Logan had the dispositions of a poetic spirit, not cast in a common mould; with fancy he combined learning, and with eloquence philosophy.

His claims on our sympathy arise from those circumstances in his life which open the secret sources of the calamities of authors; of those minds of finer temper, who, having tamed the heat of their youth by the patient severity of study, from causes not always difficult to discover, find their favourite objects and their fondest hopes barren and neglected. It is then that the thoughtful melancholy, which constitutes so large a portion of their genius, absorbs and consumes the very faculties to which it gave birth.

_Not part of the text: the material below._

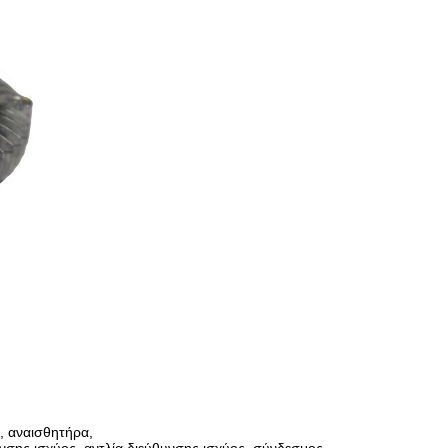
, αναισθητήρα,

Logan studied at the University of Edinburgh, was ordained in the Church of Scotland—and early distinguished as a poet by the simplicity and the tenderness of his verses, yet the philosophy of history had as deeply interested his studies. He gave two courses of lectures. I have heard from his pupils their admiration, after the lapse of many years; so striking were those lectures for having successfully applied the science of moral philosophy to the history of nations. All wished that Logan should obtain the chair of the Professorship of Universal History—but from some point of etiquette he failed in obtaining that distinguished office.